** Opening Dataset records block **

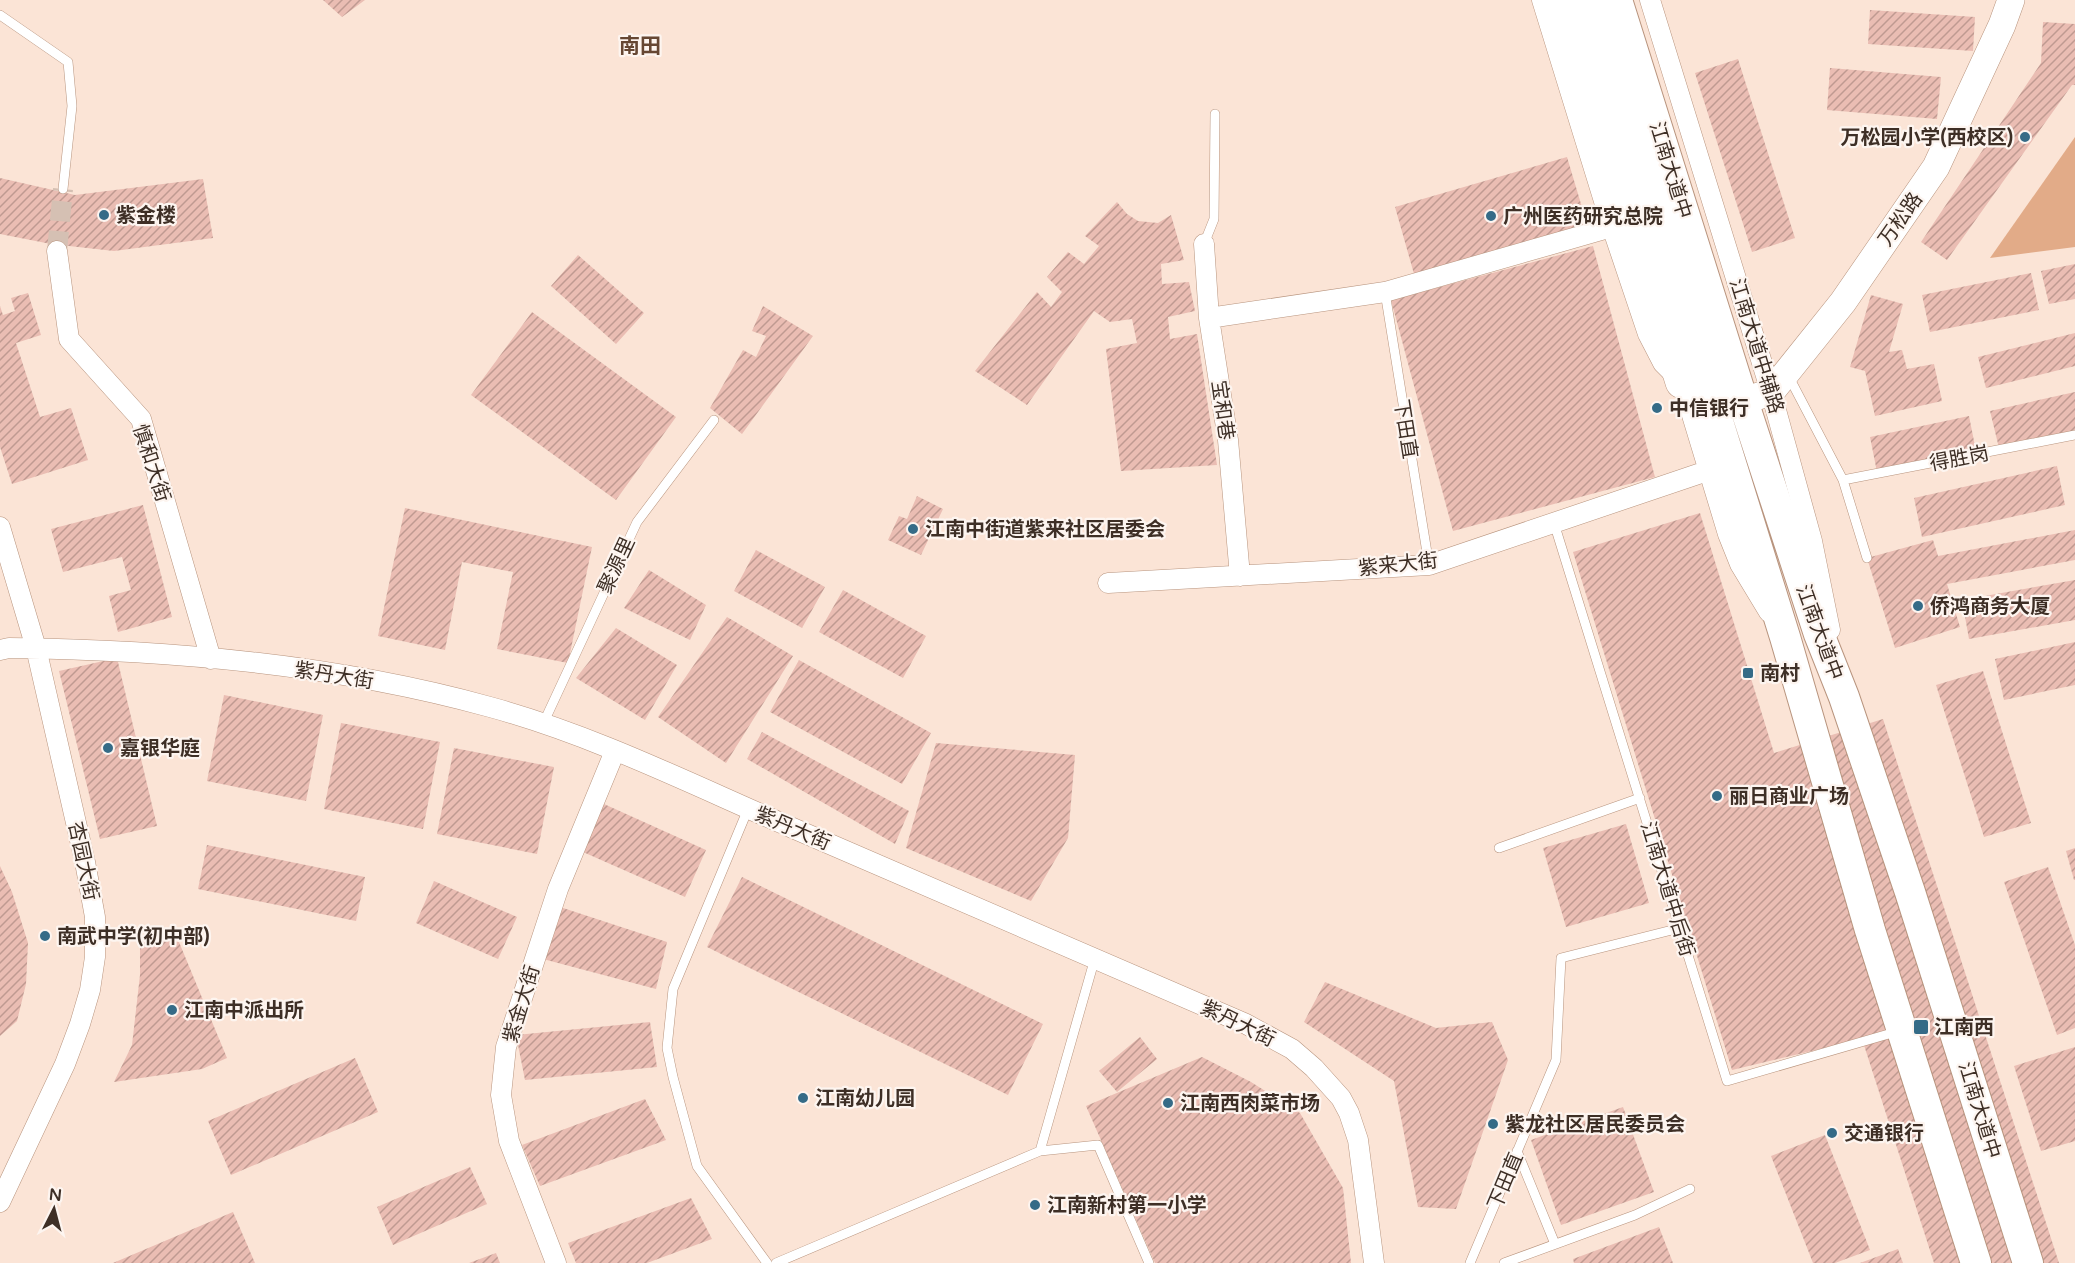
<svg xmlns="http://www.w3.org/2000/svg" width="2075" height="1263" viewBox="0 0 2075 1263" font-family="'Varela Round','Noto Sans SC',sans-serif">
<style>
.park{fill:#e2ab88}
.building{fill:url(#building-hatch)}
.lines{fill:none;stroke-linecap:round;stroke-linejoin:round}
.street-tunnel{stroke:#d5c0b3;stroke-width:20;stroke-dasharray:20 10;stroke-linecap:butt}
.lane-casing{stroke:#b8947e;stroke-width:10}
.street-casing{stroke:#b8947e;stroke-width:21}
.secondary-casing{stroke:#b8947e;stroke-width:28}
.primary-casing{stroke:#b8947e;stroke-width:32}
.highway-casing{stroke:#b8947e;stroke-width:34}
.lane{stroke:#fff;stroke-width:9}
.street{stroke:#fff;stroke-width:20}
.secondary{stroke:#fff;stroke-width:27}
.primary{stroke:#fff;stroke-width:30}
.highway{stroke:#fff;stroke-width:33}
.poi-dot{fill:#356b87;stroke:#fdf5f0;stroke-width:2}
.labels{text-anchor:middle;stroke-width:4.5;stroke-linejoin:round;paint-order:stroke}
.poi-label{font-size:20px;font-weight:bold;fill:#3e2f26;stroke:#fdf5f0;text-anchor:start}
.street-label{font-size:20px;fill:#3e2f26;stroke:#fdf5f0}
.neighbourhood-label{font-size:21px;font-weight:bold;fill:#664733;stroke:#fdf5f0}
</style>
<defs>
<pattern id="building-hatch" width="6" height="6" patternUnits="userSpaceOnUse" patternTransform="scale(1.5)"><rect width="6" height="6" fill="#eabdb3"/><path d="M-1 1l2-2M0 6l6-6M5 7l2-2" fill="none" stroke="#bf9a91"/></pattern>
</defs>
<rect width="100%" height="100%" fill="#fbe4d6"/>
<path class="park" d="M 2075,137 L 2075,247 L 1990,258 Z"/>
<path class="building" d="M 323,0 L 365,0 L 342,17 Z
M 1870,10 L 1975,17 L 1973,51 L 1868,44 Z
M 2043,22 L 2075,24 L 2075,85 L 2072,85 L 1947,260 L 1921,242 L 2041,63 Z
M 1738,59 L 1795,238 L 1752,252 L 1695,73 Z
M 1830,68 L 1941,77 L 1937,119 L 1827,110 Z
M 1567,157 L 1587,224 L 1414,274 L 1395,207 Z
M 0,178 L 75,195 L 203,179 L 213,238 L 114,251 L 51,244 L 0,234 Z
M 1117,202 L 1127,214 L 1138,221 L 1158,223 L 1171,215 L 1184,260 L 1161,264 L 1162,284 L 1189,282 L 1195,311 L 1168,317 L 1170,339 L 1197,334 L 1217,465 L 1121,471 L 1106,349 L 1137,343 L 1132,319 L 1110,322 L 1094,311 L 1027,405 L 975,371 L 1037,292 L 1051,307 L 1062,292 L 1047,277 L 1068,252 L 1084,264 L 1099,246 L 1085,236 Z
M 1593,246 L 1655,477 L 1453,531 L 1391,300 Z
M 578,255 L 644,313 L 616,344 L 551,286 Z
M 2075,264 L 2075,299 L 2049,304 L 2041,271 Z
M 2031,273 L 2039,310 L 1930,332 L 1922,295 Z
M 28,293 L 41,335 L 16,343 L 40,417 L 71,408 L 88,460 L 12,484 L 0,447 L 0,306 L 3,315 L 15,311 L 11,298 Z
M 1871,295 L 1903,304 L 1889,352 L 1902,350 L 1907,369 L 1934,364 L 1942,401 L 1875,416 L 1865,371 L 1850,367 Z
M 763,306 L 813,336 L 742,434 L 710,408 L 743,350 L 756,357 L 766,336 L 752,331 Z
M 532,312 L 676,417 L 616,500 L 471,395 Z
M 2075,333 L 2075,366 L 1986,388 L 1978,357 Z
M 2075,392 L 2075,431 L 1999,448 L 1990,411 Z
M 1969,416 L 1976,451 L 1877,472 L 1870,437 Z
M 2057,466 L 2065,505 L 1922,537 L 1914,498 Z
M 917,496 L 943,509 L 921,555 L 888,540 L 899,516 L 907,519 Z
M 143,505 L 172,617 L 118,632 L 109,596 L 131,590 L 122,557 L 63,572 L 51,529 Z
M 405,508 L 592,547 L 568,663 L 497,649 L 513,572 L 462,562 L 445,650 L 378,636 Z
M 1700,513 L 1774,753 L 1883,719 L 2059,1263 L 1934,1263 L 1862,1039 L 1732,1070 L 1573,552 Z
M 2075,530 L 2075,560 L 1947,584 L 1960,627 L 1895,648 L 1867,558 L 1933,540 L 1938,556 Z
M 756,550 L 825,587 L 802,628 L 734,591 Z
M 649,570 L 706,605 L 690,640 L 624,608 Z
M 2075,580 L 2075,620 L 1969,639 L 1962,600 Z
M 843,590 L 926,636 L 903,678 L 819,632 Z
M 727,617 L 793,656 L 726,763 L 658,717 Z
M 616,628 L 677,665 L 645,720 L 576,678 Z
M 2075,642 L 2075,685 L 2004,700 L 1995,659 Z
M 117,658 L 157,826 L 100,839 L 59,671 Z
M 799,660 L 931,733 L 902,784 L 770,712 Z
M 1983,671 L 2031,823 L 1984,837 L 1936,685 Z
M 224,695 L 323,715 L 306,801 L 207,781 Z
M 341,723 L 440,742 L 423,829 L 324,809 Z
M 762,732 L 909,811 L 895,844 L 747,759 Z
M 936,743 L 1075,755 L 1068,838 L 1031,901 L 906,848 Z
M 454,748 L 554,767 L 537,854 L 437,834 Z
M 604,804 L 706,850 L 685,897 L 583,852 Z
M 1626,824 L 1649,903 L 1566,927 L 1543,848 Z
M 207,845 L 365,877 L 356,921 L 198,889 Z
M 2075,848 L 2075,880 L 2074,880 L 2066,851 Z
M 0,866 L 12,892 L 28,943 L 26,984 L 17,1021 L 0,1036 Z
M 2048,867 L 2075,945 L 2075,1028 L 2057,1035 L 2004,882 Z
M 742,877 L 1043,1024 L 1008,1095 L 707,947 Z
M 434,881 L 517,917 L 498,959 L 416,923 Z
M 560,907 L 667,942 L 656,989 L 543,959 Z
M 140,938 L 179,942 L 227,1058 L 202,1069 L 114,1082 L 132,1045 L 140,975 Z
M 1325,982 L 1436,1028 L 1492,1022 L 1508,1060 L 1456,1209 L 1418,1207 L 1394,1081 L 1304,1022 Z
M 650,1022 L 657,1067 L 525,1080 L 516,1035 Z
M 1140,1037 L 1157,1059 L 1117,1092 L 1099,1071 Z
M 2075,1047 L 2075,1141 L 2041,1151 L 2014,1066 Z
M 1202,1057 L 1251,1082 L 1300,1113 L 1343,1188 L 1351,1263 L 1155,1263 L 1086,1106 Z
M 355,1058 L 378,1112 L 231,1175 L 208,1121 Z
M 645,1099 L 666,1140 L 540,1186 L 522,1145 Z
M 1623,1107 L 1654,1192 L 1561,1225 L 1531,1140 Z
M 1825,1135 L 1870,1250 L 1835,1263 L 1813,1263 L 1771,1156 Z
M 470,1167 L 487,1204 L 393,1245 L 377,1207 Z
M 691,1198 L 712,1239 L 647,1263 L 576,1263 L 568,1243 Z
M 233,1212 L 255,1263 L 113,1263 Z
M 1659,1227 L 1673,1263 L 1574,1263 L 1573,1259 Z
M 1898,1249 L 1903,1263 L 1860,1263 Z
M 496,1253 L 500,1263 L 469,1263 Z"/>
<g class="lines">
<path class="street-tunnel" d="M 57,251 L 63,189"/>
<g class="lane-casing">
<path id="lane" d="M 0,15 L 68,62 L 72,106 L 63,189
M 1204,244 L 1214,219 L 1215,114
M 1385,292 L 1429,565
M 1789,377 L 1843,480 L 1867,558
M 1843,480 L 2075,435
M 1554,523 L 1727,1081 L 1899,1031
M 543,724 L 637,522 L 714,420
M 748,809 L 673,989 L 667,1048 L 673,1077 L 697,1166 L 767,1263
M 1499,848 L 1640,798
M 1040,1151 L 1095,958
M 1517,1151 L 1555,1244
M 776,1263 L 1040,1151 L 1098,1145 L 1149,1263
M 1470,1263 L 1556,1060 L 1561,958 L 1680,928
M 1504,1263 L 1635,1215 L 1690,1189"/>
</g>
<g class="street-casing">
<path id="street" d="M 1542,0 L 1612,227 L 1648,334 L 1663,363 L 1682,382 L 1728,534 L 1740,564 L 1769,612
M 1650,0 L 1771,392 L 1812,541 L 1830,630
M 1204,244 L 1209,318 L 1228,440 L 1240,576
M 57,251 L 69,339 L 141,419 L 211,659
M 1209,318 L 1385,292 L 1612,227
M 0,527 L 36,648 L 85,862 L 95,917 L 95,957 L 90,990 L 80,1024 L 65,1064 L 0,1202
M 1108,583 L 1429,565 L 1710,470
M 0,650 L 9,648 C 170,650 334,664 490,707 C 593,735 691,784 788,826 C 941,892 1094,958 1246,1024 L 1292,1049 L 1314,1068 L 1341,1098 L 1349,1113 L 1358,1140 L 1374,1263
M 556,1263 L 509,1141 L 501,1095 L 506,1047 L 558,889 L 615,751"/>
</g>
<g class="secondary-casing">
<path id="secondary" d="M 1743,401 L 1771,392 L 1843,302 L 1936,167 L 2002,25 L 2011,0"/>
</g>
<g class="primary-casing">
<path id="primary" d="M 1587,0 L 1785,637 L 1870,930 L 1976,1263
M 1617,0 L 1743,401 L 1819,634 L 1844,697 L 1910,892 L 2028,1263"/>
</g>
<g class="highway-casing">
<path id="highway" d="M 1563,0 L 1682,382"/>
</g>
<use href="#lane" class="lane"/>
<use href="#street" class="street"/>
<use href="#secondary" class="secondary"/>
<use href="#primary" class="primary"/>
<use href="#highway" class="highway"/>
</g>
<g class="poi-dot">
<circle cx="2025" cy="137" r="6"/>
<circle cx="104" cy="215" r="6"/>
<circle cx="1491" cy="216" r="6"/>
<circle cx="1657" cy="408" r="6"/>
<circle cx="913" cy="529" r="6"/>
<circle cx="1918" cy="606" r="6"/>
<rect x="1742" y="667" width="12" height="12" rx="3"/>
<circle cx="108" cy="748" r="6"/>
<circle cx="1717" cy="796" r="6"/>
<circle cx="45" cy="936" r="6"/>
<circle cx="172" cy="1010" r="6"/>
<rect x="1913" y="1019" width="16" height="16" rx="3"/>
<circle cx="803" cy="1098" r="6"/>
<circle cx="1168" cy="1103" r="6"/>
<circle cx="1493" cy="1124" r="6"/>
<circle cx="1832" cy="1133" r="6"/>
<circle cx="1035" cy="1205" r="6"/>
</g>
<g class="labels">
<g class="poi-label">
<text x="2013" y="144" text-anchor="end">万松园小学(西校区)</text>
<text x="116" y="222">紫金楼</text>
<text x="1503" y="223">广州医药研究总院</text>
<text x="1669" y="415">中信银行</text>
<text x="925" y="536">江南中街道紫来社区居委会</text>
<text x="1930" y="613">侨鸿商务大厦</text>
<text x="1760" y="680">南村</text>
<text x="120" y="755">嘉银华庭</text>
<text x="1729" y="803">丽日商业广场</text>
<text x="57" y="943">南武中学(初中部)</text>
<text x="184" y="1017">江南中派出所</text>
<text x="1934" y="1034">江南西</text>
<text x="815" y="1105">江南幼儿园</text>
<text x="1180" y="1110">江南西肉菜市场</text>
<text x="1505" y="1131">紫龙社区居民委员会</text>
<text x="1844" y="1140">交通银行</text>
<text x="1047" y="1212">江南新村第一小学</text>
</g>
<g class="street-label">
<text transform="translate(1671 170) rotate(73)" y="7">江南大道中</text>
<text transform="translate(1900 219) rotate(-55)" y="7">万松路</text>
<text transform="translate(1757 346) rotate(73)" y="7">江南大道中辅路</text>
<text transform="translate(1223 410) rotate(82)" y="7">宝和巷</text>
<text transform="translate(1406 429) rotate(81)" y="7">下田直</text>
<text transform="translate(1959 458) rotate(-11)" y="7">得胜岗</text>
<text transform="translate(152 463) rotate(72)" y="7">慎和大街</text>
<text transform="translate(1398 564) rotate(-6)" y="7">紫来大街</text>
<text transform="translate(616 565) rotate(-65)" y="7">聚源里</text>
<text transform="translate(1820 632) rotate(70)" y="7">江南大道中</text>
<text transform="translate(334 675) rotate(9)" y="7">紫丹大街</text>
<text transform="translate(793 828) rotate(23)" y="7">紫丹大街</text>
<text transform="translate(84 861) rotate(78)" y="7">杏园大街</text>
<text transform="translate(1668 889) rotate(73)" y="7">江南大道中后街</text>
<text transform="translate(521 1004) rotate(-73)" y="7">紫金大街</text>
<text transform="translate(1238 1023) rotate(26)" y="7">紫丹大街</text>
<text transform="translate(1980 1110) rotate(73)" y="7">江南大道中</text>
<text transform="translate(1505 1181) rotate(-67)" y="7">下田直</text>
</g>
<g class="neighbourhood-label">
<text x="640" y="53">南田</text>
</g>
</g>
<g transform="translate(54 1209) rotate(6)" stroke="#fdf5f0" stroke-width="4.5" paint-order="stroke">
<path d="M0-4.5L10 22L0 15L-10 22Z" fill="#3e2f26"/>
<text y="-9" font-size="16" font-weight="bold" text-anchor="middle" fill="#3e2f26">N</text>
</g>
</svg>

** Closing Dataset records block **

* _Exercise prompt_
Determine the number of lines in these entries that contain the word "linecap", and write only that number.

* _The answer_
2